The e-mail exchanges primarily focus on how local agencies can withdraw from Secure Communities. Though ICE officially has an "opt out" option, it does not allow jails to discontinue fingerprint scans. Instead, local agencies can choose not to be notified when the database identifies an illegal immigrant; ICE still receives that information and can begin the process of removing the individual from the country.

In the back-and-forth emails, ICE officials only once referenced a law or regulation that might make the fingerprint identification system mandatory. And that came in the form of a question from Jerry Brown [PDF], then California’s attorney general.

Federal Immigration and Naturalization law (specifically U.S. Code Title 8, Section 1373) is referenced in an e-mail John Morton, ICE’s director, wrote to his chief of staff in July regarding plans to have drinks with Brown.

Brown had questions about the agency’s operations in California.
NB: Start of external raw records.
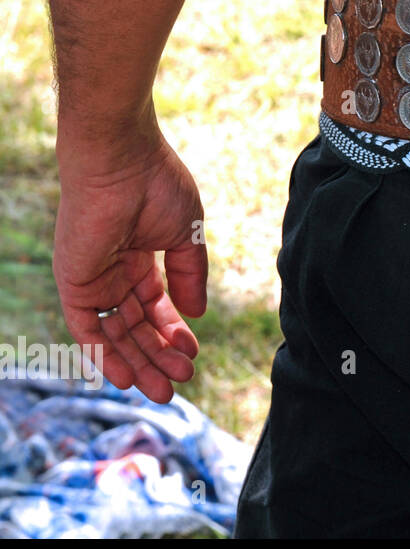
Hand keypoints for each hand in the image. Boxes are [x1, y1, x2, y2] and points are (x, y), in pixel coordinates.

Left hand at [53, 130, 207, 402]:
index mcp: (140, 255)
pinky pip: (85, 327)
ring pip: (114, 333)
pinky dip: (102, 353)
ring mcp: (93, 278)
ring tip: (164, 388)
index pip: (155, 305)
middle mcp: (113, 271)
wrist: (121, 161)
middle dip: (157, 356)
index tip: (193, 354)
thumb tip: (195, 314)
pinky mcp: (74, 281)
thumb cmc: (157, 185)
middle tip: (180, 382)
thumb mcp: (187, 236)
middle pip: (135, 326)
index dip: (173, 332)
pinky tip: (124, 376)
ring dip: (138, 361)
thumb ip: (190, 275)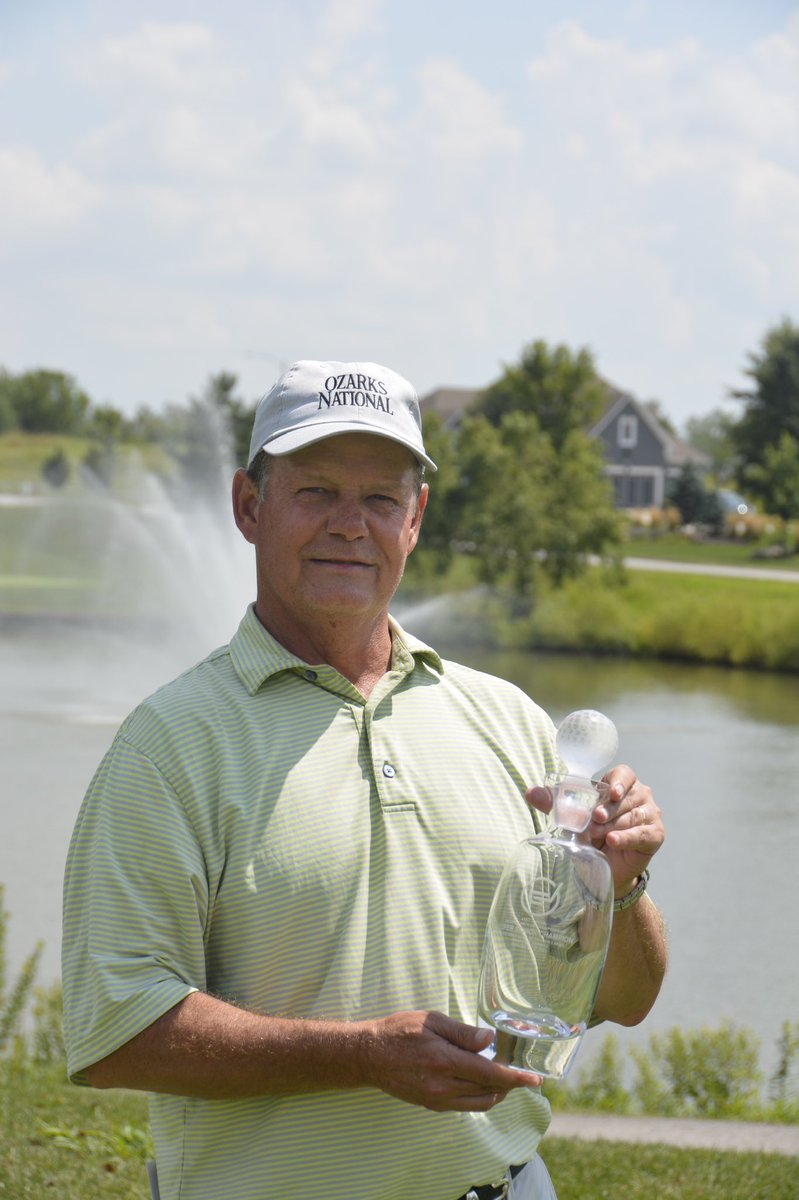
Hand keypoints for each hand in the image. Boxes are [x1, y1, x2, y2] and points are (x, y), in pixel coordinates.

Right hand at [360, 1010, 541, 1111]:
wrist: (369, 1055)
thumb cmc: (399, 1031)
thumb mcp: (431, 1021)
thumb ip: (462, 1032)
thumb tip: (489, 1040)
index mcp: (445, 1061)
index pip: (491, 1074)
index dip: (516, 1078)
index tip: (535, 1078)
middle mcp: (444, 1086)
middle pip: (489, 1091)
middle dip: (511, 1084)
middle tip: (523, 1072)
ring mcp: (437, 1099)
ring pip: (479, 1102)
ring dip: (497, 1092)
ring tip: (506, 1078)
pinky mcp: (432, 1104)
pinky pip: (465, 1105)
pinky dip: (480, 1096)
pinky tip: (481, 1082)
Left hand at [527, 765, 664, 896]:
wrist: (602, 866)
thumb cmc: (589, 834)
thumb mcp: (571, 817)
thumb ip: (552, 803)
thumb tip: (530, 793)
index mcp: (620, 784)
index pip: (624, 774)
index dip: (618, 781)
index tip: (609, 792)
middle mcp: (640, 795)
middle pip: (627, 797)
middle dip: (608, 810)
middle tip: (593, 821)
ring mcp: (650, 814)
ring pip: (633, 815)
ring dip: (613, 825)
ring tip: (599, 836)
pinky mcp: (655, 835)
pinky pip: (642, 833)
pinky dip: (626, 837)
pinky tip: (613, 841)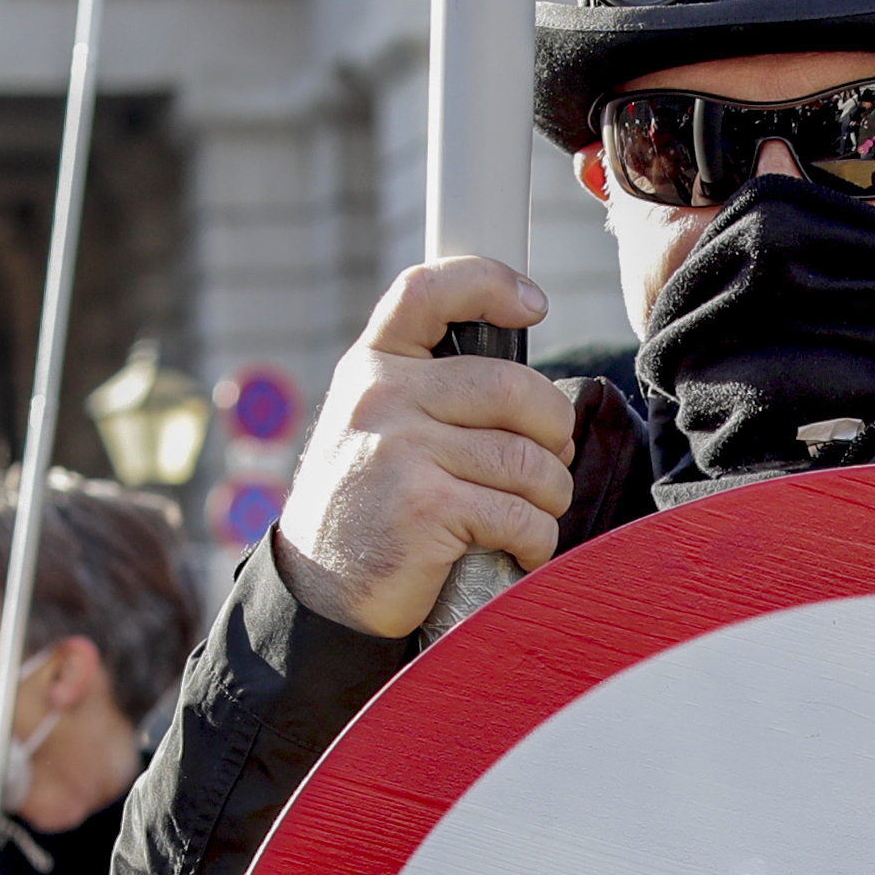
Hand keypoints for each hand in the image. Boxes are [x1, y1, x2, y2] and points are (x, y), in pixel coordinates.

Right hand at [275, 258, 575, 636]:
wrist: (320, 592)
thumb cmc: (370, 507)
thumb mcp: (376, 426)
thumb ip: (430, 391)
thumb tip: (529, 391)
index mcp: (374, 366)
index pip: (429, 290)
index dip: (489, 283)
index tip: (533, 304)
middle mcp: (383, 396)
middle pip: (516, 388)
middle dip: (554, 432)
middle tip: (549, 462)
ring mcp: (402, 451)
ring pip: (529, 460)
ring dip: (550, 496)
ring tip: (532, 515)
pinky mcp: (426, 508)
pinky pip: (521, 515)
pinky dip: (537, 541)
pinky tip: (520, 550)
Among them was whether county sheriffs are allowed to withdraw from Secure Communities. “I think he is thinking about whether a refusal to participate violates 1373 or if there is some requirement of participation,” Morton wrote.

That code prohibits government agencies and officials from blocking access to “Immigration and Naturalization Service information regarding the citizenship or immigration status, lawful or unlawful, of any individual.” When the INS merged into the U.S. Department of Homeland Security in 2003, most of its operations were reorganized under ICE.

Brown had prevented San Francisco from opting out of Secure Communities months before his scheduled meet-up with Morton.